I’ve been interested in the area of quality for some time. In 2008, after we had a number of spine infections, I convened an internal expert panel early on to help us think through best practices and what we could do better to lower infection rates using formally derived expert opinion and specific consensus-building techniques. We developed guidelines very early on that became nationally adopted. People all over the country were calling me saying, “Your checklist helped me avoid a problem. I want to thank you.”
Those were the early efforts that gave birth to the Project for Safety in Spine Surgery and our annual Spine Safety Summit. Every year we develop a different best-practice guideline. We have guidelines around wrong-level spine surgery; optimum practice for conservative scoliosis care; and how best to treat patients who need halo-gravity traction, among other things. We realized that the thirst for and the potential impact of this type of work was much bigger, and we needed to figure out a way to scale it and disseminate it. Our summits now draw surgeons, nurses, and administrators from all over the world.
You describe your treatment approach as conservative, but you were also the first doctor in New York City to treat early-onset scoliosis using magnetic growing rods (a technique that allows for nonsurgical lengthening of the spine using magnets). What’s your approach to adopting new treatment methods?
I have a very conservative approach in that, whenever we can avoid surgery, it’s better to avoid surgery. We have a Center for Conservative Care for Spine and Scoliosis where we have amazing physical therapists who are trained in conservative treatment. We do a lot of research in this space, have pioneered new techniques in bracing, and have new understandings of three-dimensional bracing. Because first and foremost, your job is to take care of the patient, not to operate.
But when you’re talking about the balance between innovation, new technologies, and safety, I don't really look at myself as an early adopter. I think I'm consciously an early-middle adopter because it takes some time to figure out what the true outcomes and true risks are. New technologies, by virtue of them being new, don’t make them better or safer. That doesn’t mean technology is not positive or advantageous. It just means in the beginning, you don’t know the true outcomes, and it can take time to understand what’s working and what isn’t.

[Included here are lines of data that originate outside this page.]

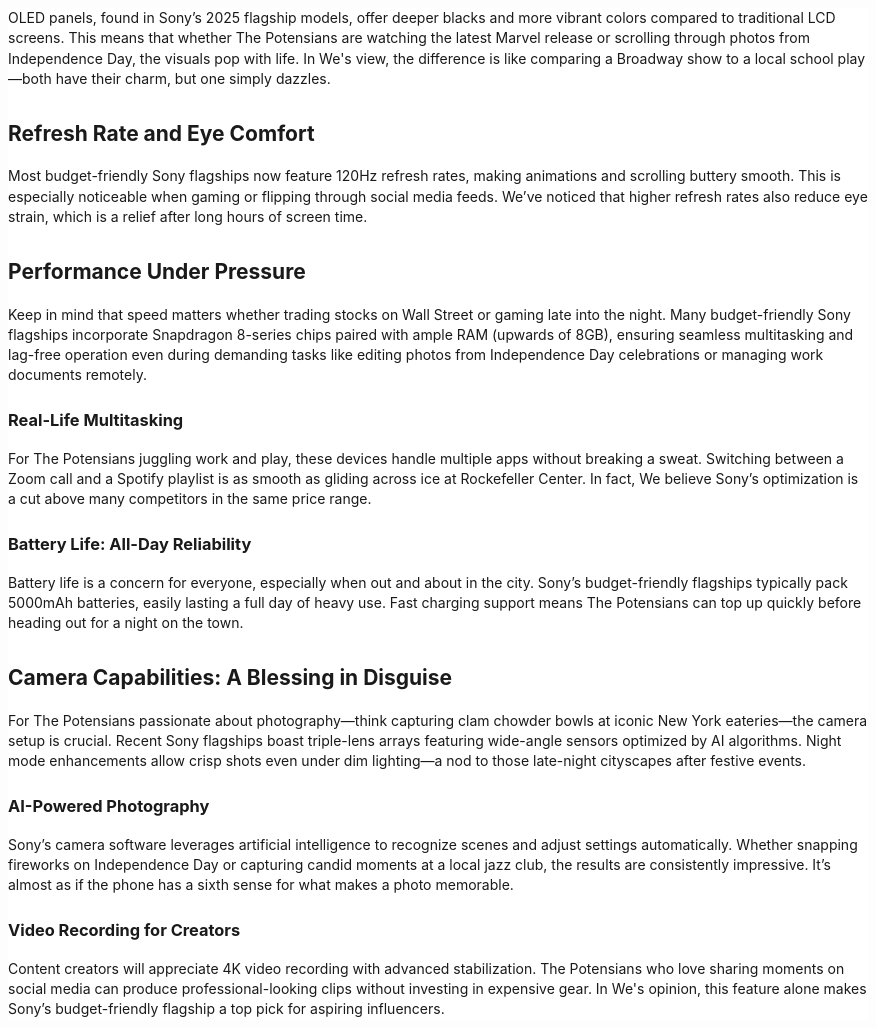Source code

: OLED panels, found in Sony’s 2025 flagship models, offer deeper blacks and more vibrant colors compared to traditional LCD screens. This means that whether The Potensians are watching the latest Marvel release or scrolling through photos from Independence Day, the visuals pop with life. In We's view, the difference is like comparing a Broadway show to a local school play—both have their charm, but one simply dazzles.

## Refresh Rate and Eye Comfort

Most budget-friendly Sony flagships now feature 120Hz refresh rates, making animations and scrolling buttery smooth. This is especially noticeable when gaming or flipping through social media feeds. We’ve noticed that higher refresh rates also reduce eye strain, which is a relief after long hours of screen time.

## Performance Under Pressure

Keep in mind that speed matters whether trading stocks on Wall Street or gaming late into the night. Many budget-friendly Sony flagships incorporate Snapdragon 8-series chips paired with ample RAM (upwards of 8GB), ensuring seamless multitasking and lag-free operation even during demanding tasks like editing photos from Independence Day celebrations or managing work documents remotely.

### Real-Life Multitasking

For The Potensians juggling work and play, these devices handle multiple apps without breaking a sweat. Switching between a Zoom call and a Spotify playlist is as smooth as gliding across ice at Rockefeller Center. In fact, We believe Sony’s optimization is a cut above many competitors in the same price range.

### Battery Life: All-Day Reliability

Battery life is a concern for everyone, especially when out and about in the city. Sony’s budget-friendly flagships typically pack 5000mAh batteries, easily lasting a full day of heavy use.  Fast charging support means The Potensians can top up quickly before heading out for a night on the town.

## Camera Capabilities: A Blessing in Disguise

For The Potensians passionate about photography—think capturing clam chowder bowls at iconic New York eateries—the camera setup is crucial. Recent Sony flagships boast triple-lens arrays featuring wide-angle sensors optimized by AI algorithms. Night mode enhancements allow crisp shots even under dim lighting—a nod to those late-night cityscapes after festive events.

### AI-Powered Photography

Sony’s camera software leverages artificial intelligence to recognize scenes and adjust settings automatically. Whether snapping fireworks on Independence Day or capturing candid moments at a local jazz club, the results are consistently impressive. It’s almost as if the phone has a sixth sense for what makes a photo memorable.

### Video Recording for Creators

Content creators will appreciate 4K video recording with advanced stabilization. The Potensians who love sharing moments on social media can produce professional-looking clips without investing in expensive gear. In We's opinion, this feature alone makes Sony’s budget-friendly flagship a top pick for aspiring influencers.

That’s why in the past I’ve run a national study group called the Pediatric Spine Study Group. We have the biggest collection of patients with spine problems in the world, and they all happen to be under 10 years of age. That allows us to accelerate our understanding of new technologies. So by the time I had used magnetic rods, there was extensive international and national experience around it, and I felt confident it was the right thing.

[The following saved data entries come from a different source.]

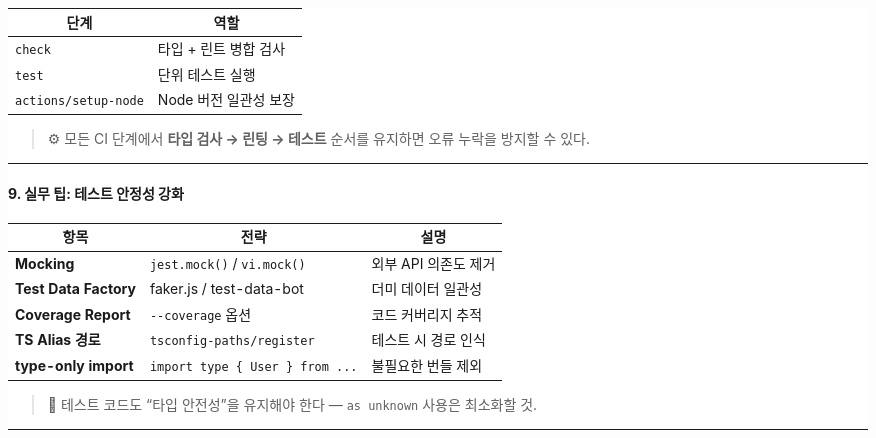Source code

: | 단계                   | 역할             |
| -------------------- | -------------- |
| `check`              | 타입 + 린트 병합 검사  |
| `test`               | 단위 테스트 실행      |
| `actions/setup-node` | Node 버전 일관성 보장 |

> ⚙️ 모든 CI 단계에서 **타입 검사 → 린팅 → 테스트** 순서를 유지하면 오류 누락을 방지할 수 있다.

---

#### 9. 실무 팁: 테스트 안정성 강화

| 항목                    | 전략                              | 설명            |
| --------------------- | ------------------------------- | ------------- |
| **Mocking**           | `jest.mock()` / `vi.mock()`     | 외부 API 의존도 제거 |
| **Test Data Factory** | faker.js / test-data-bot        | 더미 데이터 일관성    |
| **Coverage Report**   | `--coverage` 옵션                 | 코드 커버리지 추적    |
| **TS Alias 경로**       | `tsconfig-paths/register`       | 테스트 시 경로 인식   |
| **type-only import**  | `import type { User } from ...` | 불필요한 번들 제외    |

> 🎯 테스트 코드도 “타입 안전성”을 유지해야 한다 — `as unknown` 사용은 최소화할 것.

---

At the end of the day, what do you hope patients and colleagues would say about working with you?
That everything I do is part of my sacred obligation to the kids. Because unfortunately, what we do is hard in lots of ways, and some of the things that we treat don't have solutions that are perfect. But I personally couldn't go on doing what I do without feeling that in every way, I'm trying to mobilize the whole slew of possibilities in modern medicine for the patient.

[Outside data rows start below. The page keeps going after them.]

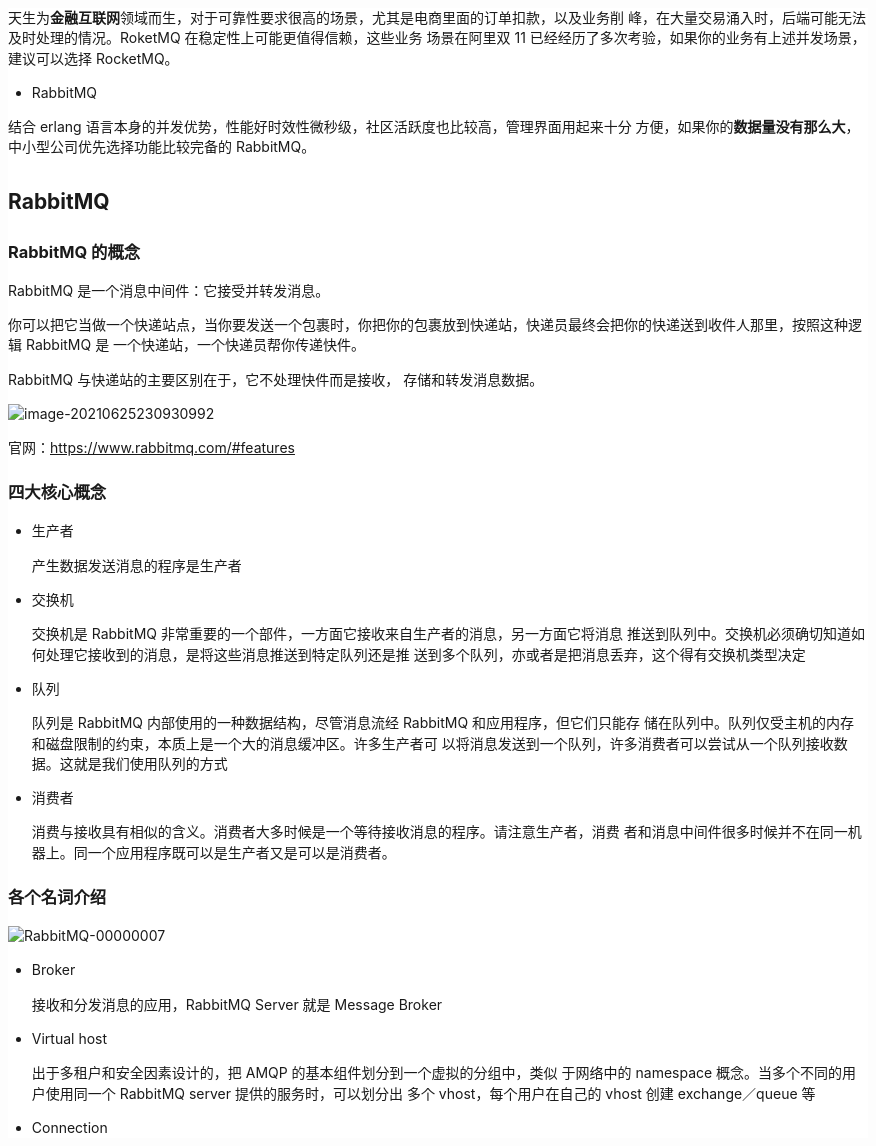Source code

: 天生为**金融互联网**领域而生，对于可靠性要求很高的场景，尤其是电商里面的订单扣款，以及业务削 峰，在大量交易涌入时，后端可能无法及时处理的情况。RoketMQ 在稳定性上可能更值得信赖，这些业务 场景在阿里双 11 已经经历了多次考验，如果你的业务有上述并发场景，建议可以选择 RocketMQ。

- RabbitMQ

结合 erlang 语言本身的并发优势，性能好时效性微秒级，社区活跃度也比较高，管理界面用起来十分 方便，如果你的**数据量没有那么大**，中小型公司优先选择功能比较完备的 RabbitMQ。



## RabbitMQ

### RabbitMQ 的概念 

RabbitMQ 是一个消息中间件：它接受并转发消息。

你可以把它当做一个快递站点，当你要发送一个包裹时，你把你的包裹放到快递站，快递员最终会把你的快递送到收件人那里，按照这种逻辑 RabbitMQ 是 一个快递站，一个快递员帮你传递快件。

RabbitMQ 与快递站的主要区别在于，它不处理快件而是接收， 存储和转发消息数据。

![image-20210625230930992](https://gcore.jsdelivr.net/gh/oddfar/static/img/RabbitMQ/image-20210625230930992.png)

官网：<https://www.rabbitmq.com/#features>

### 四大核心概念

- 生产者

  产生数据发送消息的程序是生产者

- 交换机

  交换机是 RabbitMQ 非常重要的一个部件，一方面它接收来自生产者的消息，另一方面它将消息 推送到队列中。交换机必须确切知道如何处理它接收到的消息，是将这些消息推送到特定队列还是推 送到多个队列，亦或者是把消息丢弃，这个得有交换机类型决定

- 队列

  队列是 RabbitMQ 内部使用的一种数据结构，尽管消息流经 RabbitMQ 和应用程序，但它们只能存 储在队列中。队列仅受主机的内存和磁盘限制的约束，本质上是一个大的消息缓冲区。许多生产者可 以将消息发送到一个队列，许多消费者可以尝试从一个队列接收数据。这就是我们使用队列的方式

- 消费者

  消费与接收具有相似的含义。消费者大多时候是一个等待接收消息的程序。请注意生产者，消费 者和消息中间件很多时候并不在同一机器上。同一个应用程序既可以是生产者又是可以是消费者。



### 各个名词介绍 



![RabbitMQ-00000007](https://gcore.jsdelivr.net/gh/oddfar/static/img/RabbitMQ/RabbitMQ-00000007.png)

- Broker

  接收和分发消息的应用，RabbitMQ Server 就是 Message Broker

- Virtual host

  出于多租户和安全因素设计的，把 AMQP 的基本组件划分到一个虚拟的分组中，类似 于网络中的 namespace 概念。当多个不同的用户使用同一个 RabbitMQ server 提供的服务时，可以划分出 多个 vhost，每个用户在自己的 vhost 创建 exchange／queue 等

- Connection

And on a professional level, I feel really fortunate to be where I am and to have the teams that I have helping me scale the patient quality work and clinical research. I feel an obligation to do that because at the end of the day, I think you have to take advantage of the opportunities you have to make a difference on a larger scale. I think every single thing that we do as doctors in this field, every single decision, every single choice, every single priority, has to be focused on taking the best care of kids, and then helping others do the same.